Top of TEXT SEGMENT

Connected components are stored as ConnectedComponents objects that can be generated using the ConnectedComponents() function.

Usage

ConnectedComponents(object, ...)

ccMatrix(x)

connectedComponents(x, i, simplify = TRUE)

## S4 method for signature 'ConnectedComponents'
length(x)

## S4 method for signature 'ConnectedComponents'
dims(x)

## S4 method for signature 'ConnectedComponents'
ncols(x)

## S4 method for signature 'ConnectedComponents'
nrows(x)

## S4 method for signature 'ConnectedComponents,integer,ANY,ANY'
x[i, j, ..., drop = FALSE]

## S4 method for signature 'ConnectedComponents,logical,ANY,ANY'
x[i, j, ..., drop = FALSE]

## S4 method for signature 'ConnectedComponents,numeric,ANY,ANY'
x[i, j, ..., drop = FALSE]

prioritiseConnectedComponents(x)

prioritizeConnectedComponents(x)

Bottom of TEXT SEGMENT

◆ WORK ORDER 1
According to the ConnectedComponents documentation, how are connected components stored?
◆ WORK ORDER 2
Update the ConnectedComponents documentation from "## S4 method for signature 'ConnectedComponents,integer,ANY,ANY'" through "prioritizeConnectedComponents(x)", replacing "numeric" with "double".

Top of INFORMATION GIVEN

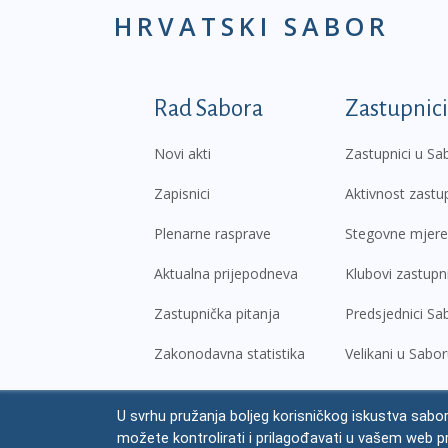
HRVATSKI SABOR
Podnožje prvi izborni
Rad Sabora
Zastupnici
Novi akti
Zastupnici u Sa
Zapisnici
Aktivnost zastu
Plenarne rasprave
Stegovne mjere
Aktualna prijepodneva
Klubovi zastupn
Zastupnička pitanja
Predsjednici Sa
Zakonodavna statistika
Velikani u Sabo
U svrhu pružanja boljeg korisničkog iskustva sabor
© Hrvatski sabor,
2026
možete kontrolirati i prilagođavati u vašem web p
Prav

Bottom of INFORMATION GIVEN
Top of INFORMATION GIVEN

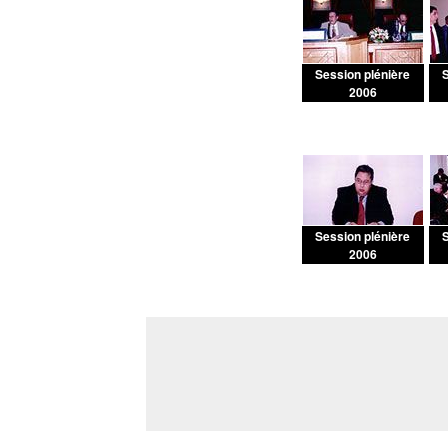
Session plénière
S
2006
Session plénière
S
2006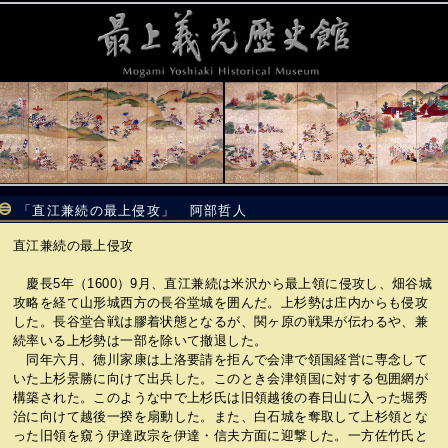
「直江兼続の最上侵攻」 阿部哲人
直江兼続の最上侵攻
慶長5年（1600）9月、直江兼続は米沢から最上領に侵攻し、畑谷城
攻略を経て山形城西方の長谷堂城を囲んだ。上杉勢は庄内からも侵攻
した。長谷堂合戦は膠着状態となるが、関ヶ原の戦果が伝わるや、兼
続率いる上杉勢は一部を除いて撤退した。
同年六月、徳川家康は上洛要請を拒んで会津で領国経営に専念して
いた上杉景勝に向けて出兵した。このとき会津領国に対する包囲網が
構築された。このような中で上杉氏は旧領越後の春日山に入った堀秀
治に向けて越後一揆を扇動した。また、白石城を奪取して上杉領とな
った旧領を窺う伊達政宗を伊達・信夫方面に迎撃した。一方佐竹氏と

Bottom of INFORMATION GIVEN
Top of INFORMATION GIVEN

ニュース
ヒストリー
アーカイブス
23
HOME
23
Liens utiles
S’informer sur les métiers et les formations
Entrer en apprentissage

Bottom of INFORMATION GIVEN

◆ FINAL ANSWER 1
They are stored as ConnectedComponents objects, which can be generated using the ConnectedComponents() function.

◆ FINAL ANSWER 2
## S4 method for signature 'ConnectedComponents,integer,ANY,ANY'
x[i, j, ..., drop = FALSE]

## S4 method for signature 'ConnectedComponents,logical,ANY,ANY'
x[i, j, ..., drop = FALSE]

## S4 method for signature 'ConnectedComponents,double,ANY,ANY'
x[i, j, ..., drop = FALSE]

prioritiseConnectedComponents(x)

prioritizeConnectedComponents(x)